Testimonio de los beneficios de los huertos escolares

En el vídeo podéis conocer un testimonio de los beneficios de los huertos escolares, una niña de Guatemala habla sobre cómo el programa del huerto escolar ha permitido que aprenda más sobre la procedencia de los alimentos, ha mejorado su alimentación, su estado de ánimo y su visión sobre lo que es una producción sostenible.

Cultivar alimentos en la escuela

En varias ocasiones hemos hablado en Pequelia de los huertos escolares y de todos los beneficios que ofrecen, tanto en los países desarrollados como en los que están en vías de desarrollo. Con los programas de huertos escolares los niños aprenden de dónde proceden los alimentos, adquieren valores ecológicos, comprenden la importancia de la sostenibilidad, se incrementa la probabilidad de que acepten de mejor grado alimentos como las verduras y las hortalizas, etc.

En los países en vías de desarrollo, estos programas ayudan a la agricultura local, fortalecen los sistemas alimentarios locales y lo más importante, ayuda a los niños a mejorar la alimentación, pudiendo hacer extensivas al resto de la familia las putas alimentarias que siguen. En los países desarrollados los huertos escolares ofrecen beneficios similares, especialmente en lo referente a la alimentación y la educación nutricional.

En el vídeo que veréis a continuación, podéis conocer un testimonio de los beneficios de los huertos escolares. Una niña de 12 años llamada Dulce María Díaz Pérez, que estudia en un colegio de Tejutla (Guatemala), explica su experiencia. La pequeña aprende sobre agricultura sostenible, nutrición y otras cuestiones relacionadas con la producción de alimentos en el huerto de su escuela, iniciativa que forma parte de un plan de alimentación escolar en el que están implicados profesores, padres y agricultores.

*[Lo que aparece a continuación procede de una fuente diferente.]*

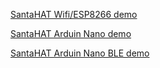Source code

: [SantaHAT Wifi/ESP8266 demo ](https://youtu.be/zCQa0kE7Gjg)

[SantaHAT Arduin Nano demo ](https://www.youtube.com/watch?v=Ol4epFeNthY)

[SantaHAT Arduin Nano BLE demo ]()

La iniciativa sigue el modelo de Escuelas Saludables Sostenibles del Programa de Cooperación Internacional Brasil-FAO y Sur-Sur en la región, que se introdujo por primera vez en el país en el año 2014. Desde entonces se ha avanzado mucho, hasta el punto de que el Gobierno se ha implicado, tras constatar los beneficios del programa. La niña habla de cómo cultivan y utilizan el fruto de su trabajo en la alimentación, de lo variadas que ahora son las comidas, de cómo el cambio de alimentación ha mejorado su estado de ánimo y su energía, en definitiva, de cómo el huerto escolar ha cambiado un poco su vida y su percepción de los alimentos.

En nuestro país, todos los colegios deberían tener un huerto escolar, los niños deben aprender cómo se producen los alimentos, qué beneficios ofrece el sistema de producción ecológica, los beneficios que ofrecen los alimentos que cultivan a la salud, etc. Dado que al Gobierno del país le cuesta tanto introducir una asignatura de nutrición, debería optar, al menos, por este tipo de alternativas, estableciendo un plan nacional para la creación de huertos escolares por todo lo que pueden aportar a los niños y no sólo en las áreas descritas, también en el trabajo en equipo, por ejemplo.

Lamentablemente son pocos los colegios que cuentan con un huerto escolar, si tanto nos preocupa la alimentación, el aumento del índice de sobrepeso y obesidad, la falta de conocimiento que tienen los niños sobre la procedencia de los alimentos que consumen, hay que empezar a poner en marcha este tipo de iniciativas que tan buenos resultados dan. Podéis conocer más detalles del programa de huertos escolares de la FAO a través de su página oficial.